Wednesday, February 08, 2006


Good news for the literary world: Oprah approves of Eli Wiesel—it is now safe to read Night. Whew.

I can’t say exactly why I get so annoyed whenever I see that Oprah has chosen a classic for her book club selection. I mean, I love classics. I’m disturbed by the thought that there are entire classes of high school students that graduate without ever having read To Kill a Mockingbird and Johnny Tremain. Theoretically, anything that gets people reading classic literature is okay with me. But in actuality, I am also disturbed by the thought that the American public needs Oprah’s recommendation to pick up Anna Karenina.

I am not wholly opposed to the idea of celebrity book clubs—or book clubs in general. A lot of my reading is based on recommendations from other people. And the simple truth of the matter is that Oprah sells books. If her endorsement can get Night on the bestseller list—even for a week—part of me thinks I should just shut up and be glad people are reading it. But on the other hand, I don’t really trust her taste. I mean, seriously—you can’t read Tolstoy without reading Dostoevsky and come away with a decent idea about Russian literature. You get no context, no counterpoint. It’s maddening that Tolstoy’s moralistic bombast will be all some people know of the great Slavic writers. C’mon, Oprah—throw us a bone!

Oprah’s book club, of course, has been in the news most recently because of her public endorsement of James Frey’s faux-memoir, A Million Little Pieces, just before his public unmasking as a liar. While I respect Oprah for retracting her endorsement and having Frey back on her show to give him the chance to apologize and/or explain his actions, I’m bothered by the whole-hearted support she gave Frey after reading his book. Does Oprah simply not have a truth/fiction filter? Frey’s falsified accounts of his own debauchery should and did raise alarms with everyone I know who read the book. The Smoking Gun’s revelations were not even the first time Frey was publicly questioned. And if Oprah’s bullshit detector is really that flawed, do we really trust this woman to choose our reading material for us?

Just a few questions to ponder while we wait for Ms. Winfrey to approve the next return bestseller.


Blogger Loribelle Hunt said...

I know I should just be glad that she's getting people to read, but I can't help but think the things she picks would drive most people away from books, especially if her picks were all they read. The woman has a knack for depressing.

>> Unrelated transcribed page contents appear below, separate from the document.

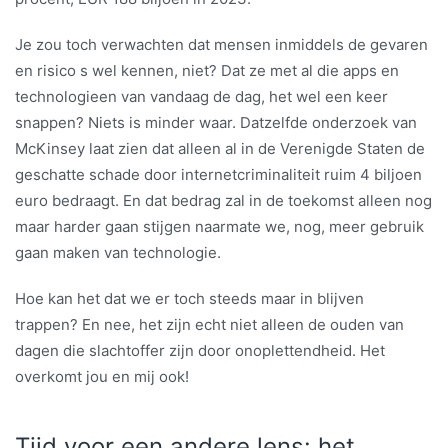
Je zou toch verwachten dat mensen inmiddels de gevaren
en risico s wel kennen, niet? Dat ze met al die apps en
technologieen van vandaag de dag, het wel een keer
snappen? Niets is minder waar. Datzelfde onderzoek van
McKinsey laat zien dat alleen al in de Verenigde Staten de
geschatte schade door internetcriminaliteit ruim 4 biljoen
euro bedraagt. En dat bedrag zal in de toekomst alleen nog
maar harder gaan stijgen naarmate we, nog, meer gebruik
gaan maken van technologie.
Hoe kan het dat we er toch steeds maar in blijven
trappen? En nee, het zijn echt niet alleen de ouden van
dagen die slachtoffer zijn door onoplettendheid. Het
overkomt jou en mij ook!
Tijd voor een andere lens: het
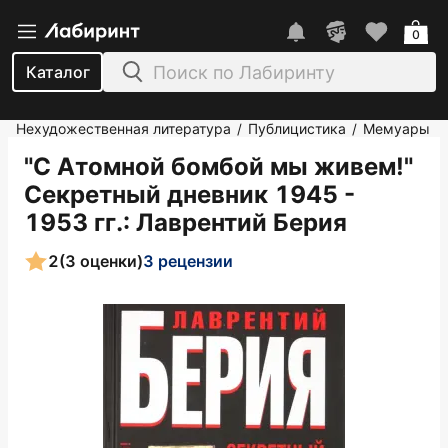
0
Каталог
Нехудожественная литература
Публицистика
Мемуары
/
/
"С Атомной бомбой мы живем!"
Секретный дневник 1945 -
1953 гг.
: Лаврентий Берия
2
(3 оценки)
3 рецензии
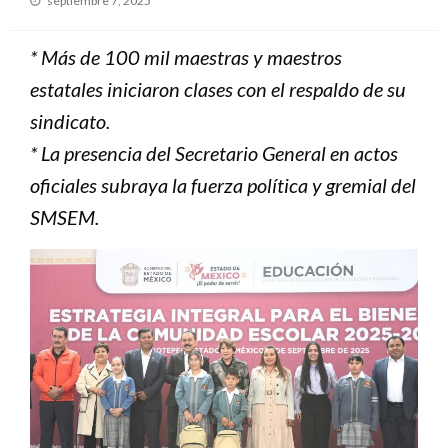
septiembre 7, 2025
el
* Más de 100 mil maestras y maestros
estatales iniciaron clases con el respaldo de su
sindicato.
* La presencia del Secretario General en actos
oficiales subraya la fuerza política y gremial del
SMSEM.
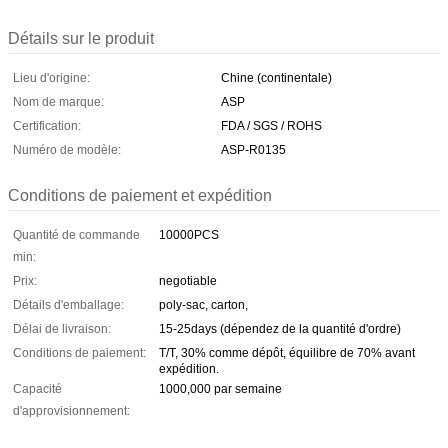
Détails sur le produit
Lieu d'origine:
Chine (continentale)
Nom de marque:
ASP
Certification:
FDA / SGS / ROHS
Numéro de modèle:
ASP-R0135
Conditions de paiement et expédition
Quantité de commande
10000PCS
min:
Prix:
negotiable
Détails d'emballage:
poly-sac, carton,
Délai de livraison:
15-25days (dépendez de la quantité d'ordre)
Conditions de paiement:
T/T, 30% comme dépôt, équilibre de 70% avant
expédition.
Capacité
1000,000 par semaine
d'approvisionnement:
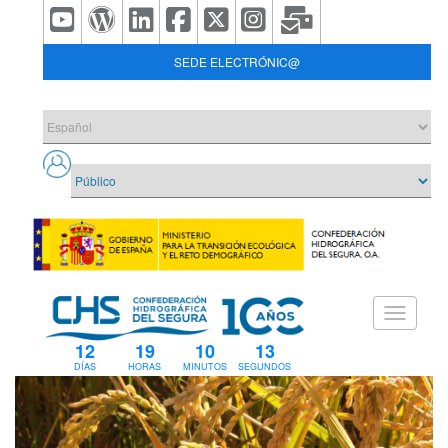
SEDE ELECTRÓNIC@
12
19
10
12
DÍAS
HORAS
MINUTOS
SEGUNDOS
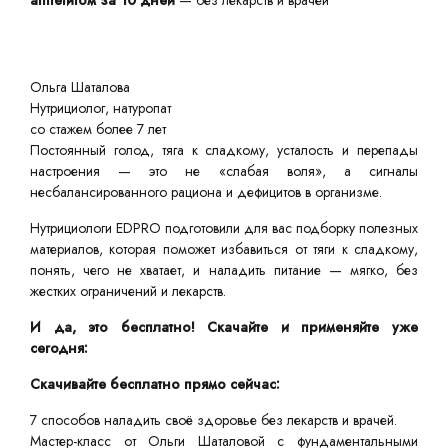
аппетитом за 10 дней
— без лекарств и врачей
Ольга Шаталова
Нутрициолог, натуропат
со стажем более 7 лет
Постоянный голод, тяга к сладкому, усталость и перепады
настроения — это не «слабая воля», а сигналы
несбалансированного рациона и дефицитов в организме.
Нутрициологи EDPRO подготовили для вас подборку полезных
материалов, которая поможет избавиться от тяги к сладкому,
понять, чего не хватает, и наладить питание — мягко, без
жестких ограничений и лекарств.
И да, это бесплатно! Скачайте и применяйте уже
сегодня:
Скачивайте бесплатно прямо сейчас:
7 способов наладить своё здоровье без лекарств и врачей.
Мастер-класс от Ольги Шаталовой с фундаментальными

I tried a couple of the early picks and decided Oprah's books are not for me. I'm sure she does a lot of things just fine, but picking books is not one of them.

Now that I'm done with school, I just assume skip all Russian literature thanks lol, but if I was going to recommend something Anna Karenina would not be high my list. Talk about heavy reading. I remember wading through that book, but I love Faulkner and Hemingway, so I'm hardly a good judge lol.

Geez, what a ramble. Basically, I didn't trust her to pick any of my books before the Frey incident. I definitely won't now.

9:36 AM  
Blogger Jana J. Hanson said...

I agree that Oprah's picks seem to be a bit on the depressing side (or just plain not good, i. e. Beloved by Toni Morrison).

That's not to say she should choose books with little substance, but maybe she just needs someone better to help her make her book club choices.